- _ASSIGNMENT_
Keep the lines exact and the pictures out as you repeat the following listing.

- _DATA UNDER STUDY_
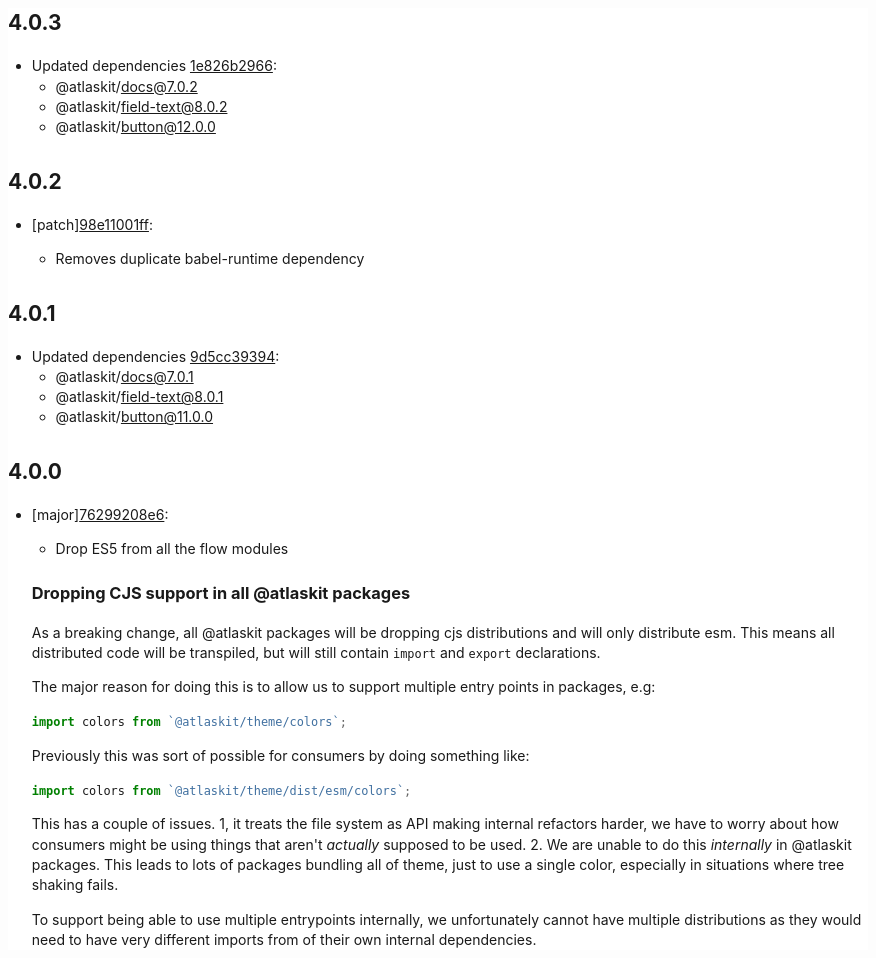 ## 4.0.3

- Updated dependencies
  [1e826b2966](https://bitbucket.org/atlassian/atlaskit-mk-2/commits/1e826b2966):
  - @atlaskit/docs@7.0.2
  - @atlaskit/field-text@8.0.2
  - @atlaskit/button@12.0.0

## 4.0.2

- [patch][98e11001ff](https://bitbucket.org/atlassian/atlaskit-mk-2/commits/98e11001ff):

  - Removes duplicate babel-runtime dependency

## 4.0.1

- Updated dependencies
  [9d5cc39394](https://bitbucket.org/atlassian/atlaskit-mk-2/commits/9d5cc39394):
  - @atlaskit/docs@7.0.1
  - @atlaskit/field-text@8.0.1
  - @atlaskit/button@11.0.0

## 4.0.0

- [major][76299208e6](https://bitbucket.org/atlassian/atlaskit-mk-2/commits/76299208e6):

  - Drop ES5 from all the flow modules

  ### Dropping CJS support in all @atlaskit packages

  As a breaking change, all @atlaskit packages will be dropping cjs distributions and will only
  distribute esm. This means all distributed code will be transpiled, but will still contain
  `import` and `export` declarations.

  The major reason for doing this is to allow us to support multiple entry points in packages, e.g:

  ```js
  import colors from `@atlaskit/theme/colors`;
  ```

  Previously this was sort of possible for consumers by doing something like:

  ```js
  import colors from `@atlaskit/theme/dist/esm/colors`;
  ```

  This has a couple of issues. 1, it treats the file system as API making internal refactors harder,
  we have to worry about how consumers might be using things that aren't _actually_ supposed to be
  used. 2. We are unable to do this _internally_ in @atlaskit packages. This leads to lots of
  packages bundling all of theme, just to use a single color, especially in situations where tree
  shaking fails.

  To support being able to use multiple entrypoints internally, we unfortunately cannot have
  multiple distributions as they would need to have very different imports from of their own
  internal dependencies.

- _EXPECTED OUTPUT_
 ## 4.0.3

- Updated dependencies
  [1e826b2966](https://bitbucket.org/atlassian/atlaskit-mk-2/commits/1e826b2966):
  - @atlaskit/docs@7.0.2
  - @atlaskit/field-text@8.0.2
  - @atlaskit/button@12.0.0

## 4.0.2

- [patch][98e11001ff](https://bitbucket.org/atlassian/atlaskit-mk-2/commits/98e11001ff):

  - Removes duplicate babel-runtime dependency

## 4.0.1

- Updated dependencies
  [9d5cc39394](https://bitbucket.org/atlassian/atlaskit-mk-2/commits/9d5cc39394):
  - @atlaskit/docs@7.0.1
  - @atlaskit/field-text@8.0.1
  - @atlaskit/button@11.0.0

## 4.0.0

- [major][76299208e6](https://bitbucket.org/atlassian/atlaskit-mk-2/commits/76299208e6):

  - Drop ES5 from all the flow modules

  ### Dropping CJS support in all @atlaskit packages

  As a breaking change, all @atlaskit packages will be dropping cjs distributions and will only
  distribute esm. This means all distributed code will be transpiled, but will still contain
  `import` and `export` declarations.

  The major reason for doing this is to allow us to support multiple entry points in packages, e.g:

  ```js
  import colors from `@atlaskit/theme/colors`;
  ```

  Previously this was sort of possible for consumers by doing something like:

  ```js
  import colors from `@atlaskit/theme/dist/esm/colors`;
  ```

  This has a couple of issues. 1, it treats the file system as API making internal refactors harder,
  we have to worry about how consumers might be using things that aren't _actually_ supposed to be
  used. 2. We are unable to do this _internally_ in @atlaskit packages. This leads to lots of
  packages bundling all of theme, just to use a single color, especially in situations where tree
  shaking fails.

  To support being able to use multiple entrypoints internally, we unfortunately cannot have
  multiple distributions as they would need to have very different imports from of their own
  internal dependencies.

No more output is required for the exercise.